Apesar do apoio majoritário à proposta, a pesquisa revela que a maioria dos brasileiros só aprova o fim da escala 6×1 se não houver redução salarial. De maneira geral, 63% defendem o fim do modelo atual. Esse número sobe para 73% quando a mudança é condicionada à manutenção dos salários.

Apenas 28% dos entrevistados afirmam apoiar o fim da escala mesmo que haja impacto negativo na remuneração. Outros 40% só concordam com a medida se os rendimentos forem preservados, e 5% dizem ser favoráveis, mas ainda não têm opinião formada sobre a questão salarial.

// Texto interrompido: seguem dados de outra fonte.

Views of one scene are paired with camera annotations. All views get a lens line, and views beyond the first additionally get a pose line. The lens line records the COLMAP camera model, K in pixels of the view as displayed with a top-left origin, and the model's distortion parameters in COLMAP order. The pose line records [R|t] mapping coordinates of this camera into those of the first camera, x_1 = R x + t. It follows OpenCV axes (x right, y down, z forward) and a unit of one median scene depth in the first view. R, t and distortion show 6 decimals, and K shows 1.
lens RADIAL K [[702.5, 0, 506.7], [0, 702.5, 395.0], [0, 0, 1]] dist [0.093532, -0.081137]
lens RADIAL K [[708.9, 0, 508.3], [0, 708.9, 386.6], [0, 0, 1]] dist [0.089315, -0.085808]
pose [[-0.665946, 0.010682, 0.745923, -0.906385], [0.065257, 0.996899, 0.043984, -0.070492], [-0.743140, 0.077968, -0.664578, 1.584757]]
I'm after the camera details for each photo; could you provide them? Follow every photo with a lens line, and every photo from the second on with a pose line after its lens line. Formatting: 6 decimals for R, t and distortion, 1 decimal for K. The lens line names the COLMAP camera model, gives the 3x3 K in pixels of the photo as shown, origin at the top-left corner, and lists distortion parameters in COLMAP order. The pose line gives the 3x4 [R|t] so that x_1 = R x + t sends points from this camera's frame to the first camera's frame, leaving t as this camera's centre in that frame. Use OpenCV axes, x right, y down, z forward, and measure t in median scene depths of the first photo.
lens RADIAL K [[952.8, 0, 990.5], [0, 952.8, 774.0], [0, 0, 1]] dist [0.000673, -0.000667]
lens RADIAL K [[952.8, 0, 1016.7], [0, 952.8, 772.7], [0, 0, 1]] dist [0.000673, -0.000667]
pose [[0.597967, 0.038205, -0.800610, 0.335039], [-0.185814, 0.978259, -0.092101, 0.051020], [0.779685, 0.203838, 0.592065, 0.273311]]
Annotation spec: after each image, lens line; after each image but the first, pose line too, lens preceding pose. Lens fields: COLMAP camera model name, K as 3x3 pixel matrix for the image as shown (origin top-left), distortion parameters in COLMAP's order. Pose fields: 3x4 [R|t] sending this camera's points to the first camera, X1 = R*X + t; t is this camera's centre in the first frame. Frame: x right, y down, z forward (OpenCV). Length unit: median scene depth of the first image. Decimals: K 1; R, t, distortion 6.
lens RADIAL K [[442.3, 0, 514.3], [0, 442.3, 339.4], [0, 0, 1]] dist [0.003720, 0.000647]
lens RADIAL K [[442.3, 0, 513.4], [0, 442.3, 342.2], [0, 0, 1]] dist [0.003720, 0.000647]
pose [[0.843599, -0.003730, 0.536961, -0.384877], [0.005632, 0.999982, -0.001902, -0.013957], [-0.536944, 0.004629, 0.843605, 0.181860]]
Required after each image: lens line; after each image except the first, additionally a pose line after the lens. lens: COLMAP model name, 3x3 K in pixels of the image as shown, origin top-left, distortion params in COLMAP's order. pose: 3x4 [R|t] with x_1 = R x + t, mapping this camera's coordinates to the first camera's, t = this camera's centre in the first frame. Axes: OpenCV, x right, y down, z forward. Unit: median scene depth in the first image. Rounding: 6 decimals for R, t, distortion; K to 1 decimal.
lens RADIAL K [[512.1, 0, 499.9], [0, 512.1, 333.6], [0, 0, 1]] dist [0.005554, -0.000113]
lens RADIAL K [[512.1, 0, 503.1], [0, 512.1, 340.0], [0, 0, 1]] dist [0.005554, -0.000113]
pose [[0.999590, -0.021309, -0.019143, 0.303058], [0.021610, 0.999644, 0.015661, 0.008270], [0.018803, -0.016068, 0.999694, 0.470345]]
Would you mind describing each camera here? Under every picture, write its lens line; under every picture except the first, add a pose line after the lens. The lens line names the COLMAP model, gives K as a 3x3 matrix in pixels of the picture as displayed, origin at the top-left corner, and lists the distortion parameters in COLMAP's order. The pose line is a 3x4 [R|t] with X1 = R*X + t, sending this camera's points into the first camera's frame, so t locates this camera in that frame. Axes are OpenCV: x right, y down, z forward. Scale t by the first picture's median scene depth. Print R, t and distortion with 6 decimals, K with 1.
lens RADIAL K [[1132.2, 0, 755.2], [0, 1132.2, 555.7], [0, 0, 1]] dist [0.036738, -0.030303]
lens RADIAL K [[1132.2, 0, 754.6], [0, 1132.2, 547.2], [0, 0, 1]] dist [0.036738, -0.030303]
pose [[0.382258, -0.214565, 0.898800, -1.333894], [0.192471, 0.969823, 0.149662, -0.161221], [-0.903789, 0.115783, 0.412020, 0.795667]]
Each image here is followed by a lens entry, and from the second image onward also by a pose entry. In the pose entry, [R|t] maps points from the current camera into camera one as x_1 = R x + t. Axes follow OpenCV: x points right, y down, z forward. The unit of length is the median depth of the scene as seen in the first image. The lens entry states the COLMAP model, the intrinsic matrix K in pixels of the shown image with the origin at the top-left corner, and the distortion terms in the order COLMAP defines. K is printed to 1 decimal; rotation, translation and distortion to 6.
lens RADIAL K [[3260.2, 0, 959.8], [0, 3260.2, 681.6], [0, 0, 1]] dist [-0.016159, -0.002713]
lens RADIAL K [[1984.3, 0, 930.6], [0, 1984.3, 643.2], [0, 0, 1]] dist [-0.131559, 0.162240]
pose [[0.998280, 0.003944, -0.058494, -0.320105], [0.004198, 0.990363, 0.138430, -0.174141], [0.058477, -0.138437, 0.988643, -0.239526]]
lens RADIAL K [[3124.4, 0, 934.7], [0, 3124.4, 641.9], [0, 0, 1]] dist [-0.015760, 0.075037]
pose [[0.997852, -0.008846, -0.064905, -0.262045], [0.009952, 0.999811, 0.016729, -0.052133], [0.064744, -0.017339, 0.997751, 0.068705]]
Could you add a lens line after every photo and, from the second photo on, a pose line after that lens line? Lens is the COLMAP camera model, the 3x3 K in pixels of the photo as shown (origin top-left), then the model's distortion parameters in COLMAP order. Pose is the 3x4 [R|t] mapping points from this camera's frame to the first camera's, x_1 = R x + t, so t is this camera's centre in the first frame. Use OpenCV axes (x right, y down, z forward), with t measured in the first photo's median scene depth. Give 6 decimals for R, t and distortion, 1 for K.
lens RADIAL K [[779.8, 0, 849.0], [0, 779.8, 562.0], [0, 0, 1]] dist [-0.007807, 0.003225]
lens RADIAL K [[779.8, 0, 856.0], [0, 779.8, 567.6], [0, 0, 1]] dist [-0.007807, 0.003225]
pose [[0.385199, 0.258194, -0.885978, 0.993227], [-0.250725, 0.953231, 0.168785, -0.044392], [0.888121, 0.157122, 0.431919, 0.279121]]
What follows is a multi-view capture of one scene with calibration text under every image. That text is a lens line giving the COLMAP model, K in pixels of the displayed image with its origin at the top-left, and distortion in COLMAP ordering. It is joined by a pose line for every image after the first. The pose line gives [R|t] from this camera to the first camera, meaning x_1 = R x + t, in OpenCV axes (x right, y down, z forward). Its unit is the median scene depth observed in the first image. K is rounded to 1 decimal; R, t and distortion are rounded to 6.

“O brasileiro vive uma realidade financeira apertada. Embora quase todo mundo queira uma jornada menor, pouca gente está disposta a abrir mão de renda”, afirma Marcelo Tokarski, CEO da Nexus. Segundo o levantamento, 84% da população defendem ao menos dois dias de descanso por semana, evidenciando a contradição entre o desejo por mais tempo livre e a dependência da renda mensal.

Metodologia

A Nexus entrevistou 2.021 cidadãos com idade a partir de 16 anos, nas 27 Unidades da Federação (UFs) entre os dias 30 de janeiro e 05 de fevereiro. A margem de erro no total da amostra é de 2 p.p, com intervalo de confiança de 95%.